Calorie burn during a half-hour running workout will vary greatly depending on your body weight and your pace. If you want to increase your calorie burn during your run without increasing your exercise time, push yourself to run faster or add hills to your workout.

Couple running in winter (Image: Maridav/iStock/Getty Images)

Fueling the Run

A half-hour running workout will burn calories at a higher rate per minute than your normal average calorie burn rate because of the energy your muscles require while running . When you begin to run, your body recognizes that it can't keep up with the new energy demands and it starts making adjustments to convert stored fuel to energy. In order to generate this fuel, your cells require additional oxygen.
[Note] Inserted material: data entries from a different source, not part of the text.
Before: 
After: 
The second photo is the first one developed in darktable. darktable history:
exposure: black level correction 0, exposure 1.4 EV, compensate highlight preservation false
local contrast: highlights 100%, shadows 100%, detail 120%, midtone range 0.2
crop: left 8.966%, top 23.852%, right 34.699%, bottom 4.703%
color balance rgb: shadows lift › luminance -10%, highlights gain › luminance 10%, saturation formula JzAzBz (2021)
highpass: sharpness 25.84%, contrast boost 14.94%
You begin to breath harder and your heart pumps faster to deliver sufficient oxygen to your cells. As you convert stored fuel to usable energy, your body burns a greater number of calories. So, the harder you work, the more energy your body will have to produce and the more calories you burn.

Weight, Speed, Burn

The number of calories burned per half-hour run will vary based primarily on your body weight and speed. A heavier person has to work harder to move their larger mass, so they will burn more calories. Similarly, a person who runs faster will burn more calories than a person who runs at a more leisurely pace. According to Harvard Medical School's calorie burn rate calculator, a 185-pound individual who runs for 30 minutes at a 5 mph pace will burn 355 calories. If that same individual picks up the pace and runs at a 7.5 mph pace for half an hour, he'll burn 555 calories. Similarly, if a 125-pound individual ran at the same two speeds, she would only burn 240 and 375 calories, respectively.

Inclines and Intervals

If you want to increase your calorie burn, but you don't think you can increase your speed for the entire run, consider running hills or performing intervals. Running hills requires greater energy resources because you have to lift your body weight up an incline. And, a 2012 study published by the American Physiological Society demonstrated that, not only does alternating a period of high-intensity exercise with lower-intensity exercise during an interval workout boost your calorie-burning power, it gives you an afterburn calorie-deficit bonus. Test subjects burned an extra 200 calories over the day following interval training.